Ein bisschen Verständnis und viel Kritik - die Präsidentin der Hochschulrektorenkonferenz, Margret Wintermantel, hat ihre eigene Sicht auf die Studentenproteste. Es gebe "wenig konkrete Forderungen", zudem sei vielen "offenbar nicht ganz klar", dass auch früher zügig studiert wurde.

Die Präsidentin der Hochschulrektorenkonferenz (HRK), Margret Wintermantel, hat Mängel bei der Umsetzung des Bologna-Reformprozesses an den deutschen Hochschulen eingeräumt, die Studentenproteste der vergangenen Wochen aber zugleich kritisiert. "Ich kann verstehen, wenn die Studierenden sich um ihre Studienbedingungen kümmern und wenn sie da durchaus auch protestieren", sagte sie dem Audiodienst der Deutschen Presse-Agentur (DPA). "Mein Eindruck ist aber derzeit, dass es wenig konkrete Forderungen gibt, sondern eine allgemeine Unzufriedenheit mit der Studiensituation. Das macht mir schon Sorgen."

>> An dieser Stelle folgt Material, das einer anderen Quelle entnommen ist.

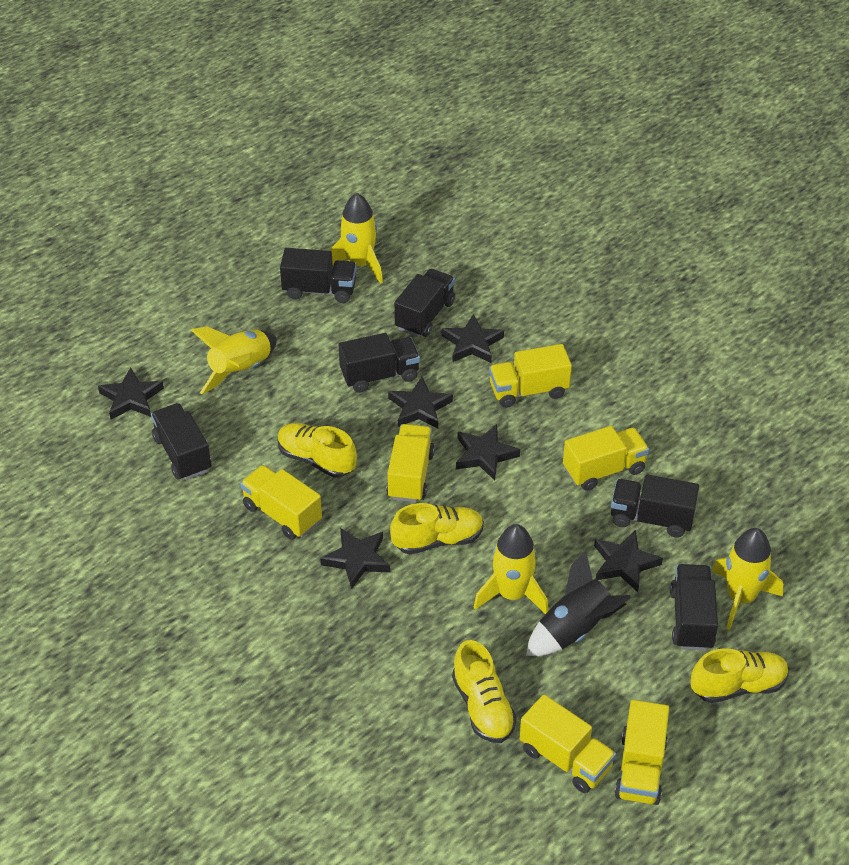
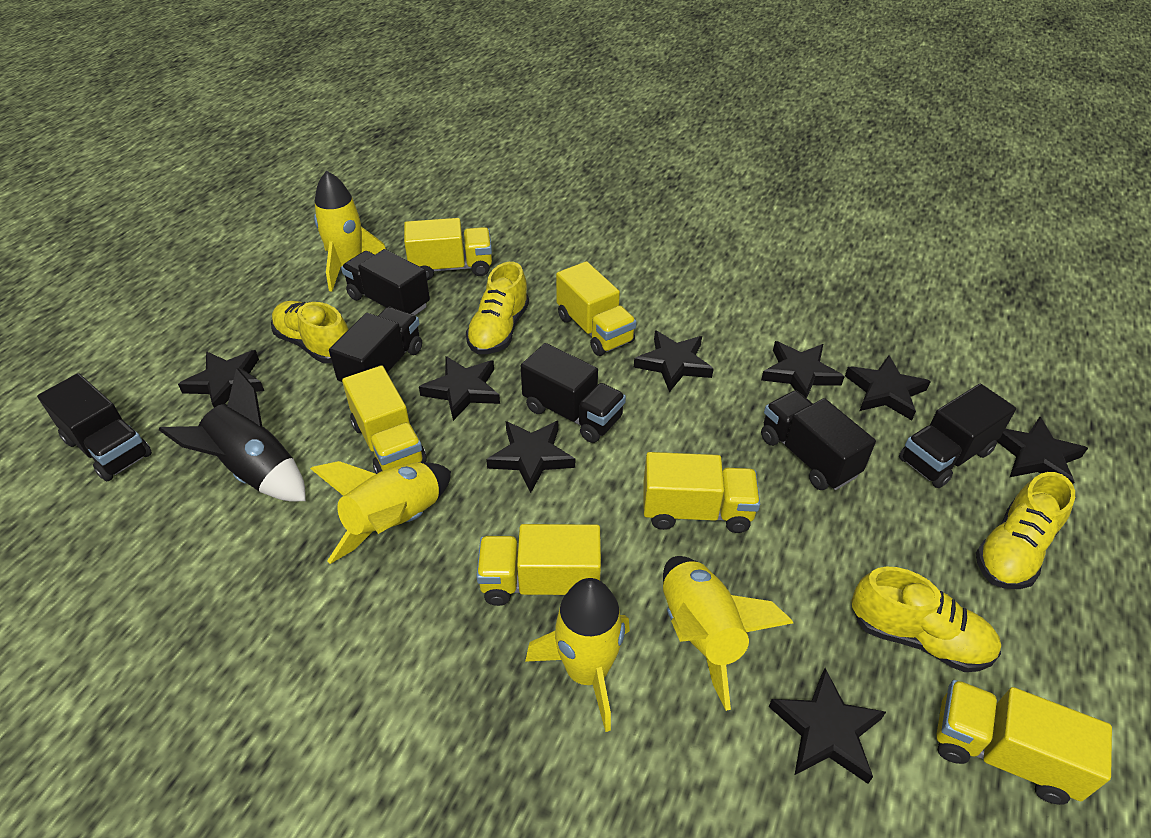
black star: [98,367,164,420] [320,528,390,589] [388,377,453,429] [442,314,504,363] [456,424,520,481] [594,530,663,592] = 6 -> [178,350,264,408] [419,356,500,421] [486,421,575,493] [634,330,714,392] [761,341,845,398] [769,668,886,784] [845,355,931,421] [997,417,1088,484] = 8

Zugleich appellierte sie in der "Thüringer Allgemeinen" auch an die Vernunft der Studierenden. "Man musste auch früher zügig studieren, wenn man schnell und vernünftig einen Abschluss haben wollte, das ist vielen Studierenden offenbar nicht ganz klar", sagte Wintermantel.

"Wir haben an einigen Stellen durchaus Probleme"

Allerdings sei der Bologna-Prozess, in dessen Folge die meisten Studiengänge auf die zweistufige Struktur von Bachelor und Master umgestellt wurden, noch nicht überall zum Erfolg geführt worden. "Wir haben an einigen Stellen durchaus Probleme in Studiengängen mit zu hoher Stoffdichte und Prüfungsbelastungen", sagte Wintermantel. Dies sei aber nicht flächendeckend der Fall, "mit den meisten Studiengängen sind die Studierenden zufrieden". Die Hochschulen seien dabei, alle ihre Studiengänge auf Probleme hin zu überprüfen. "Wo wir den Eindruck haben, dass die Arbeitsbelastung zu groß ist, wird der Umfang der Module überprüft und die Anzahl der Prüfungen".

Zudem forderte die HRK-Präsidentin mehr Geld von den Ländern für mehr Lehrpersonal. "Laut Wissenschaftsrat brauchen wir 15 Prozent mehr Finanzausstattung", sagte Wintermantel.

Weil die Hochschulrektorenkonferenz an diesem Dienstag in Leipzig tagt, wollen mehrere tausend Studenten vor Ort für bessere Studienbedingungen und gegen Studiengebühren demonstrieren. Nach Angaben des Studentenrats der Universität Leipzig werden Studenten aus dem ganzen Bundesgebiet zur Demonstration erwartet. Bereits in den vergangenen Wochen hatte es bundesweit Protestaktionen an zahlreichen Hochschulen gegeben.